[Excerpted records Boundary: Start]
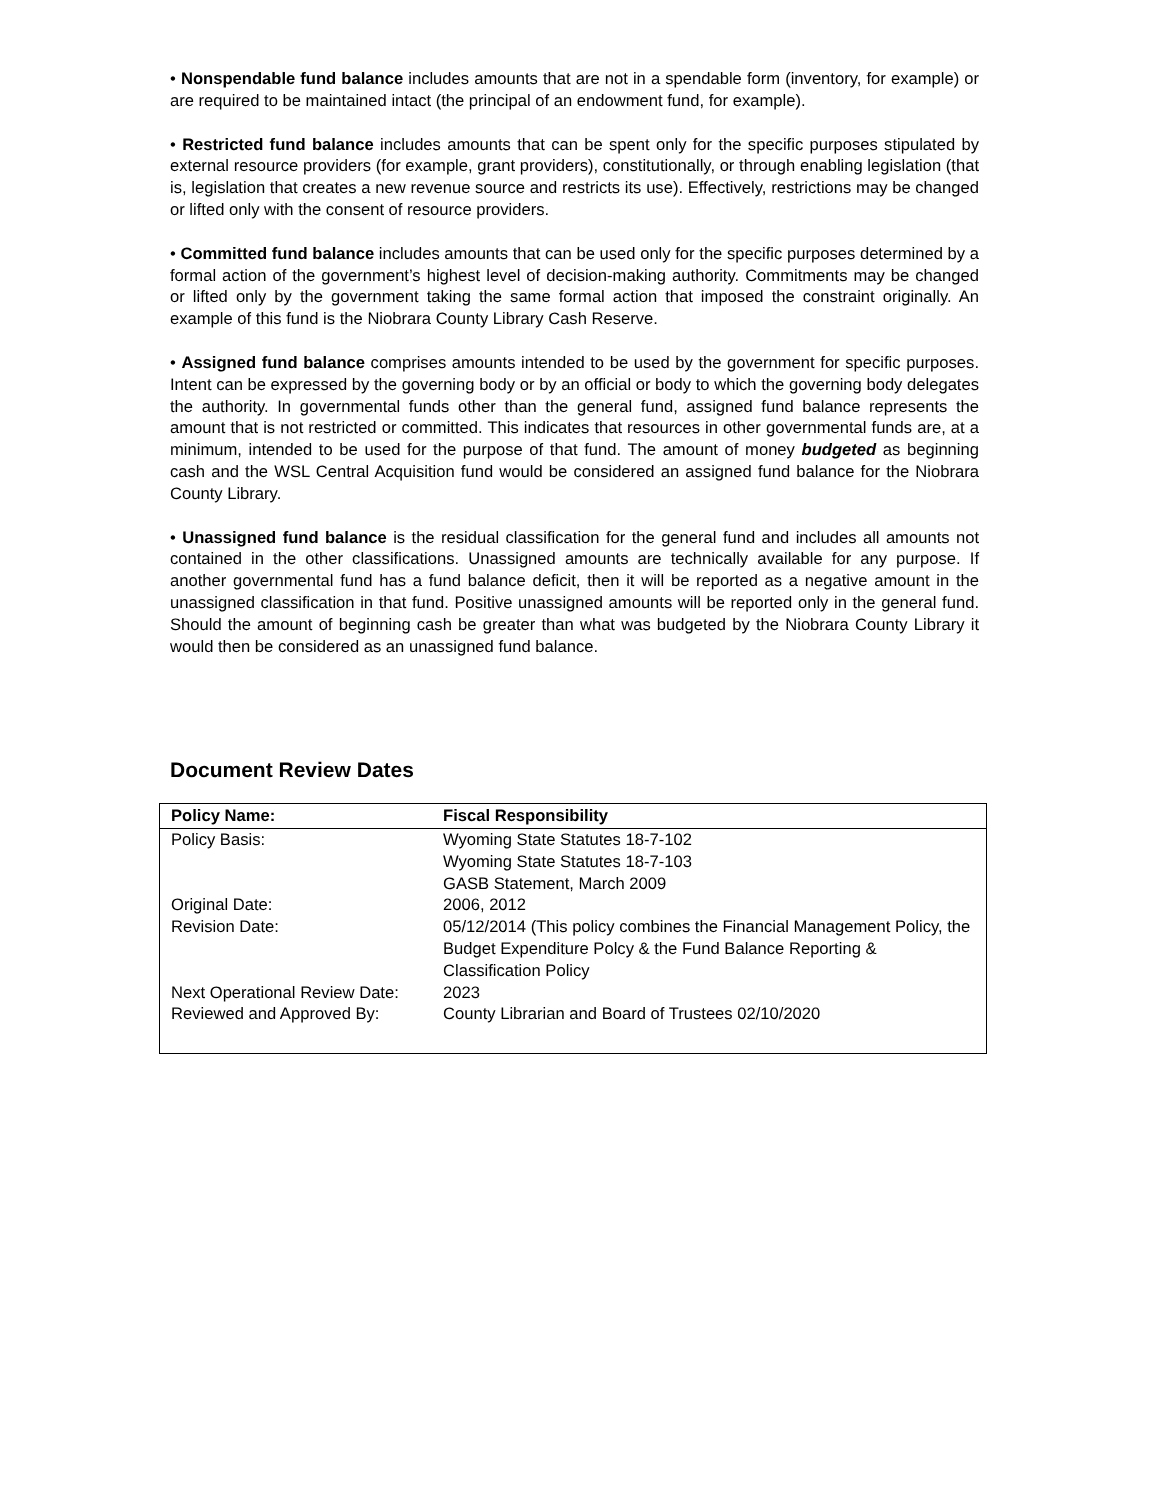• Nonspendable fund balance includes amounts that are not in a spendable form (inventory, for example) or are required to be maintained intact (the principal of an endowment fund, for example).
• Restricted fund balance includes amounts that can be spent only for the specific purposes stipulated by external resource providers (for example, grant providers), constitutionally, or through enabling legislation (that is, legislation that creates a new revenue source and restricts its use). Effectively, restrictions may be changed or lifted only with the consent of resource providers.
• Committed fund balance includes amounts that can be used only for the specific purposes determined by a formal action of the government’s highest level of decision-making authority. Commitments may be changed or lifted only by the government taking the same formal action that imposed the constraint originally. An example of this fund is the Niobrara County Library Cash Reserve.
• Assigned fund balance comprises amounts intended to be used by the government for specific purposes. Intent can be expressed by the governing body or by an official or body to which the governing body delegates the authority. In governmental funds other than the general fund, assigned fund balance represents the amount that is not restricted or committed. This indicates that resources in other governmental funds are, at a minimum, intended to be used for the purpose of that fund. The amount of money budgeted as beginning cash and the WSL Central Acquisition fund would be considered an assigned fund balance for the Niobrara County Library.
• Unassigned fund balance is the residual classification for the general fund and includes all amounts not contained in the other classifications. Unassigned amounts are technically available for any purpose. If another governmental fund has a fund balance deficit, then it will be reported as a negative amount in the unassigned classification in that fund. Positive unassigned amounts will be reported only in the general fund. Should the amount of beginning cash be greater than what was budgeted by the Niobrara County Library it would then be considered as an unassigned fund balance.
Document Review Dates
| Policy Name: | Fiscal Responsibility |
| --- | --- |
| Policy Basis: | Wyoming State Statutes 18-7-102 Wyoming State Statutes 18-7-103 GASB Statement, March 2009 |
| Original Date: | 2006, 2012 |
| Revision Date: | 05/12/2014 (This policy combines the Financial Management Policy, the Budget Expenditure Polcy & the Fund Balance Reporting & Classification Policy |
| Next Operational Review Date: | 2023 |
| Reviewed and Approved By: | County Librarian and Board of Trustees 02/10/2020 |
[Excerpted records Boundary: End]
Exercise description:
Search the entries for "Niobrara" and show every line that has it.

Result for this exercise:
• Committed fund balance includes amounts that can be used only for the specific purposes determined by a formal action of the government’s highest level of decision-making authority. Commitments may be changed or lifted only by the government taking the same formal action that imposed the constraint originally. An example of this fund is the Niobrara County Library Cash Reserve.
• Assigned fund balance comprises amounts intended to be used by the government for specific purposes. Intent can be expressed by the governing body or by an official or body to which the governing body delegates the authority. In governmental funds other than the general fund, assigned fund balance represents the amount that is not restricted or committed. This indicates that resources in other governmental funds are, at a minimum, intended to be used for the purpose of that fund. The amount of money budgeted as beginning cash and the WSL Central Acquisition fund would be considered an assigned fund balance for the Niobrara County Library.
• Unassigned fund balance is the residual classification for the general fund and includes all amounts not contained in the other classifications. Unassigned amounts are technically available for any purpose. If another governmental fund has a fund balance deficit, then it will be reported as a negative amount in the unassigned classification in that fund. Positive unassigned amounts will be reported only in the general fund. Should the amount of beginning cash be greater than what was budgeted by the Niobrara County Library it would then be considered as an unassigned fund balance.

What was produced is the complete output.